Выбрать главу

Когда Дарья обнаружила это, она была полностью захвачена платонизмом, и во многом подвигла на углубленное изучение платонизма родных и близких ей людей — естественно, философов.

Кроме того, Дарья заметила удивительную близость Платона и особенно неоплатоников с европейскими традиционалистами, обнаружив полное единство онтологий: у традиционалистов — описанной приблизительно и полемически противопоставленной фрагментарным и искаженным онтологиям Модерна, а у платоников — предельно развитой, детализированной (не меньше, чем в индуистской Адвайта-веданте) и изложенной развернуто и полноценно. Тем самым она открыла возможность существенно расширить язык традиционализма, поскольку, приняв платонизм за совершенно корректную версию традиционной метафизики, мы получаем возможность полностью включить его в контекст традиционалистской философии. А для тех, кто понимает значение языка, это просто невероятное по своей значимости открытие.

В свернутом виде все эти соображения содержатся в книге «Эсхатологический оптимизм», где платонизму посвящен целый раздел, отсылки к которому возникают у Дарьи в самых разных текстах и выступлениях.

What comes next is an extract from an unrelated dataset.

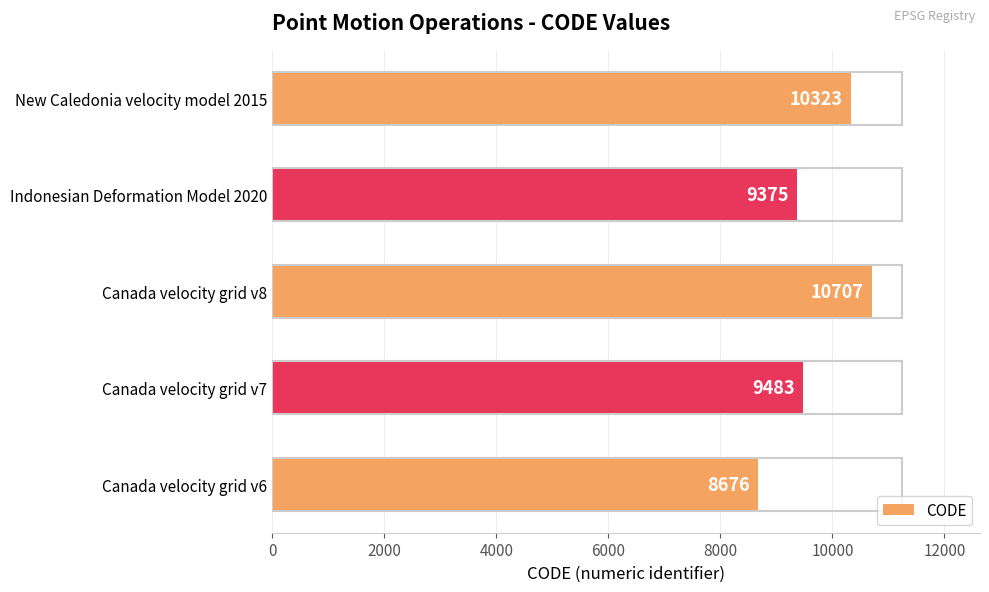

At which label is the value closest to 9691?

Canada velocity grid v7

При этом в Дарье гармонично и тонко сочетались родное православие, традиционализм и платонизм, не вступая друг с другом в противоречия и коллизии, но укрепляя и поддерживая то, что является для них парадигмально общим. Даже Юлиана Отступника Дарья трактует в контексте не столько политеистической реставрации, сколько в духе политического платонизма и метафизики Империи, которая являлась основанием катехонической миссии Императора в сугубо христианском понимании. Это — смелый ход, но он обоснован у нее всей структурой ее философского мировоззрения. Речь идет не о попытке ревизии православной традиции, которая для Дарьи была, и до конца оставалась, высшей и единственной истиной, но о фиксации внимания на парадигмальном сходстве структур. А это совсем иное дело.

«Бедненький субъект»

Большое внимание Дарья Дугина уделяла проблеме субъекта. Еще в ранней юности совсем наивно, но удивительно точно, она заметила, что в русской культуре, в нашем обществе, в народе преобладает слабый субъект. Она называла его «бедным субъектом» или даже «бедненьким субъектом», и мы, честно говоря, подтрунивали над ней. Мол, при всей правильности этой констатации, долго на ней задерживаться не стоит, надо идти дальше. Но Дарью это завораживало, и она обращалась к этой формуле снова и снова. По-женски ей было жалко русского «бедненького субъекта», нежного, беспомощного, неуклюжего, но такого родного, любимого. Дарья умела сострадать, болеть болью другого человека. И даже если вблизи не было того, кто заслуживал попечения и сострадания, она выдумывала его. Концепт «бедного субъекта» стал выражением ее глубокого душевного чувства. Она жалела не человека, не существо, а именно концепт, идею. Это была глубинная, духовная, философская жалость.

Во многом именно этот концепт и обусловил ее собственный путь. С одной стороны, она чувствовала, что именно в «бедном субъекте» лежит какая-то трудно формулируемая правда, какое-то спрятанное откровение, какая-то трудная, трагическая, болезненная истина. Ей был пронзительно понятны герои Пушкина — особенно такие, как Самсон Вырин из «Станционного смотрителя» или Евгений из «Медного всадника», обезумевший Акакий Акакиевич из гоголевской «Шинели» или пьяненький Мармеладов из «Преступления и наказания». И за этой ничтожностью, стертой банальностью простых слабых и совершенно не способных защитить самих себя русских людей она угадывала скрытое величие, героическую верность какой-то глубинной, не проговариваемой истине — тайное русское послание миру. Да, они слабы, ничтожны и безумны, но что-то в них есть еще. И это «что-то еще» звучит пронзительно и резко для тех, чей слух настроен на русскую волну. Дарья «бедного субъекта» любила — так, как может любить только женщина, в своей необъятной, безмерной жалеющей нежности, в бесконечности своего сострадания, в своей жертвенности, в своем чисто женском недоступном другому полу величии.